-------- Data provided

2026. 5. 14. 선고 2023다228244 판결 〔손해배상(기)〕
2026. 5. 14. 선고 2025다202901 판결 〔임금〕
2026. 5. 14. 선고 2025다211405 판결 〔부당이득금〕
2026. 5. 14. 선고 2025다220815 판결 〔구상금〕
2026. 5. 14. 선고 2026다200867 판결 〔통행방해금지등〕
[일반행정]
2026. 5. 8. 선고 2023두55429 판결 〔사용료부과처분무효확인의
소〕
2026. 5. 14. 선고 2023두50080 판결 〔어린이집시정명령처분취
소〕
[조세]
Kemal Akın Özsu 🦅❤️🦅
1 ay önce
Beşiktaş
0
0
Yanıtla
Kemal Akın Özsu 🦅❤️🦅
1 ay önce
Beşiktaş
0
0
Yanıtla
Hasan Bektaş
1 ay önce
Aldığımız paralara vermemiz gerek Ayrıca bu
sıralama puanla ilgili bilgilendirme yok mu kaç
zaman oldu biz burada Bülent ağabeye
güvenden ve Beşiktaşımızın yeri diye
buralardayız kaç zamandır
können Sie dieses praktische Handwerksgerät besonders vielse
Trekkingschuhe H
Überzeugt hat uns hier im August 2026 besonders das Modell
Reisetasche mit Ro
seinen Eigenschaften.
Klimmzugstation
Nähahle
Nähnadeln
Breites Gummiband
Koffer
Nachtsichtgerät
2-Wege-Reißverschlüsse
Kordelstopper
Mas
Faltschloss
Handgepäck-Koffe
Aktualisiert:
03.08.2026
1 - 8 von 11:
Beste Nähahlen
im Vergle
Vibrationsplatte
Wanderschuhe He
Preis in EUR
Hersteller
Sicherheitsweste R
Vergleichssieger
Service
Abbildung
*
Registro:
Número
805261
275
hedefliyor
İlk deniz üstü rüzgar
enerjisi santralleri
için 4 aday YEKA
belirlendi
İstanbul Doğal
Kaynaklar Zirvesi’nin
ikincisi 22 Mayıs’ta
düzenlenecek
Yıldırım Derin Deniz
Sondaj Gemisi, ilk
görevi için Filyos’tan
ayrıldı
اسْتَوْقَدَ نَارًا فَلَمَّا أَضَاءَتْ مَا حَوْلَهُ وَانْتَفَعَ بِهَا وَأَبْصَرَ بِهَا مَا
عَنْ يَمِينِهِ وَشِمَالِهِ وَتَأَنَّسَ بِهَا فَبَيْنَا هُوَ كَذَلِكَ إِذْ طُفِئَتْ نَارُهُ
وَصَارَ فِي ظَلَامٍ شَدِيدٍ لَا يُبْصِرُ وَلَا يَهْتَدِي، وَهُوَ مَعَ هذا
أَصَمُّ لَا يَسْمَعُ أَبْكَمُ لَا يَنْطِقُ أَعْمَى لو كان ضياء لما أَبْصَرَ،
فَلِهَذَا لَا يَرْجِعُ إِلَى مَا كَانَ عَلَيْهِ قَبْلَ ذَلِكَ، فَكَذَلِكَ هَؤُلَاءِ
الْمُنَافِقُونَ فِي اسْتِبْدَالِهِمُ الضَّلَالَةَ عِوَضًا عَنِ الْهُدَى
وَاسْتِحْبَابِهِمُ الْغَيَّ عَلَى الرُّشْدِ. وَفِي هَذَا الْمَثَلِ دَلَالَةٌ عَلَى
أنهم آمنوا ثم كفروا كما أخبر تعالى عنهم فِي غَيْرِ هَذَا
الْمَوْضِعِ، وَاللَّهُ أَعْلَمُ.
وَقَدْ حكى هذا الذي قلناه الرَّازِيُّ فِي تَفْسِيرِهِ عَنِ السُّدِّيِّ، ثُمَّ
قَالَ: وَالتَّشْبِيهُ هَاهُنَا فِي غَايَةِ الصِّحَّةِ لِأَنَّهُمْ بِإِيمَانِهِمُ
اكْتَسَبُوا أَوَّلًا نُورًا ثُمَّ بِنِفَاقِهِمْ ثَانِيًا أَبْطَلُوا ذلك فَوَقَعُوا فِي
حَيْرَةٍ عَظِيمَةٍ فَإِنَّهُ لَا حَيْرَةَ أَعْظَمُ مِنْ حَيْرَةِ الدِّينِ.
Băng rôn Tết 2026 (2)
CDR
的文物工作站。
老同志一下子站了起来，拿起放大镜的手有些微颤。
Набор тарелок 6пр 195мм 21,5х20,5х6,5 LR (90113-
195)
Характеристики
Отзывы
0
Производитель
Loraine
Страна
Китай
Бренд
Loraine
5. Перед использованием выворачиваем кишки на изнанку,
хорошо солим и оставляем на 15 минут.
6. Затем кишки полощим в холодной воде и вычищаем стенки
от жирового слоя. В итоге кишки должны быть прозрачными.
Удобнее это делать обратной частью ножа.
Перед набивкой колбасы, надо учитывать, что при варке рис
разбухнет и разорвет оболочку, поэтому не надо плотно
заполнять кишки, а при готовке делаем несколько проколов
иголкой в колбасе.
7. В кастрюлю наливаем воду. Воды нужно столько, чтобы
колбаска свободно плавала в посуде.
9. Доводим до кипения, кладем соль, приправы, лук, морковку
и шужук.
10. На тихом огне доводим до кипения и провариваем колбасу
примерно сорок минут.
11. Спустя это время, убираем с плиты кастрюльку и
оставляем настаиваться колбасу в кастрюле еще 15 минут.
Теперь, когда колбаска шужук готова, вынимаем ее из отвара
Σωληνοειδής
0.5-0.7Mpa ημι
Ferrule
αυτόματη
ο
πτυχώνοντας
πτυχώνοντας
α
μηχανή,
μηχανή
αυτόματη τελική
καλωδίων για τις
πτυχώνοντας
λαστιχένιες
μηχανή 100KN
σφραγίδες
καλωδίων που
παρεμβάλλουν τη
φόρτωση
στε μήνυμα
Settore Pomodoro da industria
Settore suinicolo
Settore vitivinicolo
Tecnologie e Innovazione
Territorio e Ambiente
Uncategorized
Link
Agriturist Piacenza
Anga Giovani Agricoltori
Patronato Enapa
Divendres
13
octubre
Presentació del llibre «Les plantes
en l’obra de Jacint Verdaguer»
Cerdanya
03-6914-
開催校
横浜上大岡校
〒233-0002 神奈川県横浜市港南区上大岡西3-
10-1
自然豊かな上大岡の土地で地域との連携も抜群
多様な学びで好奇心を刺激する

----------------

**Exercise requirements:** In every one of the records above, change "Yanıtla" to "Cevapla" and reproduce all the lines with nothing else altered.

**Expected answer:**
2026. 5. 14. 선고 2023다228244 판결 〔손해배상(기)〕
2026. 5. 14. 선고 2025다202901 판결 〔임금〕
2026. 5. 14. 선고 2025다211405 판결 〔부당이득금〕
2026. 5. 14. 선고 2025다220815 판결 〔구상금〕
2026. 5. 14. 선고 2026다200867 판결 〔통행방해금지등〕
[일반행정]
2026. 5. 8. 선고 2023두55429 판결 〔사용료부과처분무효확인의
소〕
2026. 5. 14. 선고 2023두50080 판결 〔어린이집시정명령처분취
소〕
[조세]
Kemal Akın Özsu 🦅❤️🦅
1 ay önce
Beşiktaş
0
0
Cevapla
Kemal Akın Özsu 🦅❤️🦅
1 ay önce
Beşiktaş
0
0
Cevapla
Hasan Bektaş
1 ay önce
Aldığımız paralara vermemiz gerek Ayrıca bu
sıralama puanla ilgili bilgilendirme yok mu kaç
zaman oldu biz burada Bülent ağabeye
güvenden ve Beşiktaşımızın yeri diye
buralardayız kaç zamandır
können Sie dieses praktische Handwerksgerät besonders vielse
Trekkingschuhe H
Überzeugt hat uns hier im August 2026 besonders das Modell
Reisetasche mit Ro
seinen Eigenschaften.
Klimmzugstation
Nähahle
Nähnadeln
Breites Gummiband
Koffer
Nachtsichtgerät
2-Wege-Reißverschlüsse
Kordelstopper
Mas
Faltschloss
Handgepäck-Koffe
Aktualisiert:
03.08.2026
1 - 8 von 11:
Beste Nähahlen
im Vergle
Vibrationsplatte
Wanderschuhe He
Preis in EUR
Hersteller
Sicherheitsweste R
Vergleichssieger
Service
Abbildung
*
Registro:
Número
805261
275
hedefliyor
İlk deniz üstü rüzgar
enerjisi santralleri
için 4 aday YEKA
belirlendi
İstanbul Doğal
Kaynaklar Zirvesi’nin
ikincisi 22 Mayıs’ta
düzenlenecek
Yıldırım Derin Deniz
Sondaj Gemisi, ilk
görevi için Filyos’tan
ayrıldı
اسْتَوْقَدَ نَارًا فَلَمَّا أَضَاءَتْ مَا حَوْلَهُ وَانْتَفَعَ بِهَا وَأَبْصَرَ بِهَا مَا
عَنْ يَمِينِهِ وَشِمَالِهِ وَتَأَنَّسَ بِهَا فَبَيْنَا هُوَ كَذَلِكَ إِذْ طُفِئَتْ نَارُهُ
وَصَارَ فِي ظَلَامٍ شَدِيدٍ لَا يُبْصِرُ وَلَا يَهْتَدِي، وَهُوَ مَعَ هذا
أَصَمُّ لَا يَسْمَعُ أَبْكَمُ لَا يَنْطِقُ أَعْمَى لو كان ضياء لما أَبْصَرَ،
فَلِهَذَا لَا يَرْجِعُ إِلَى مَا كَانَ عَلَيْهِ قَبْلَ ذَلِكَ، فَكَذَلِكَ هَؤُلَاءِ
الْمُنَافِقُونَ فِي اسْتِبْدَالِهِمُ الضَّلَالَةَ عِوَضًا عَنِ الْهُدَى
وَاسْتِحْبَابِهِمُ الْغَيَّ عَلَى الرُّشْدِ. وَفِي هَذَا الْمَثَلِ دَلَالَةٌ عَلَى
أنهم آمنوا ثم كفروا كما أخبر تعالى عنهم فِي غَيْرِ هَذَا
الْمَوْضِعِ، وَاللَّهُ أَعْلَمُ.
وَقَدْ حكى هذا الذي قلناه الرَّازِيُّ فِي تَفْسِيرِهِ عَنِ السُّدِّيِّ، ثُمَّ
قَالَ: وَالتَّشْبِيهُ هَاهُنَا فِي غَايَةِ الصِّحَّةِ لِأَنَّهُمْ بِإِيمَانِهِمُ
اكْتَسَبُوا أَوَّلًا نُورًا ثُمَّ بِنِفَاقِهِمْ ثَانِيًا أَبْطَلُوا ذلك فَوَقَعُوا فِي
حَيْرَةٍ عَظِيمَةٍ فَإِنَّهُ لَا حَيْرَةَ أَعْظَمُ مِنْ حَيْرَةِ الدِّينِ.
Băng rôn Tết 2026 (2)
CDR
的文物工作站。
老同志一下子站了起来，拿起放大镜的手有些微颤。
Набор тарелок 6пр 195мм 21,5х20,5х6,5 LR (90113-
195)
Характеристики
Отзывы
0
Производитель
Loraine
Страна
Китай
Бренд
Loraine
5. Перед использованием выворачиваем кишки на изнанку,
хорошо солим и оставляем на 15 минут.
6. Затем кишки полощим в холодной воде и вычищаем стенки
от жирового слоя. В итоге кишки должны быть прозрачными.
Удобнее это делать обратной частью ножа.
Перед набивкой колбасы, надо учитывать, что при варке рис
разбухнет и разорвет оболочку, поэтому не надо плотно
заполнять кишки, а при готовке делаем несколько проколов
иголкой в колбасе.
7. В кастрюлю наливаем воду. Воды нужно столько, чтобы
колбаска свободно плавала в посуде.
9. Доводим до кипения, кладем соль, приправы, лук, морковку
и шужук.
10. На тихом огне доводим до кипения и провариваем колбасу
примерно сорок минут.
11. Спустя это время, убираем с плиты кастрюльку и
оставляем настаиваться колбасу в кастрюле еще 15 минут.
Теперь, когда колбаска шужук готова, вынимаем ее из отвара
Σωληνοειδής
0.5-0.7Mpa ημι
Ferrule
αυτόματη
ο
πτυχώνοντας
πτυχώνοντας
α
μηχανή,
μηχανή
αυτόματη τελική
καλωδίων για τις
πτυχώνοντας
λαστιχένιες
μηχανή 100KN
σφραγίδες
καλωδίων που
παρεμβάλλουν τη
φόρτωση
στε μήνυμα
Settore Pomodoro da industria
Settore suinicolo
Settore vitivinicolo
Tecnologie e Innovazione
Territorio e Ambiente
Uncategorized
Link
Agriturist Piacenza
Anga Giovani Agricoltori
Patronato Enapa
Divendres
13
octubre
Presentació del llibre «Les plantes
en l’obra de Jacint Verdaguer»
Cerdanya
03-6914-
開催校
横浜上大岡校
〒233-0002 神奈川県横浜市港南区上大岡西3-
10-1
自然豊かな上大岡の土地で地域との連携も抜群
多様な学びで好奇心を刺激する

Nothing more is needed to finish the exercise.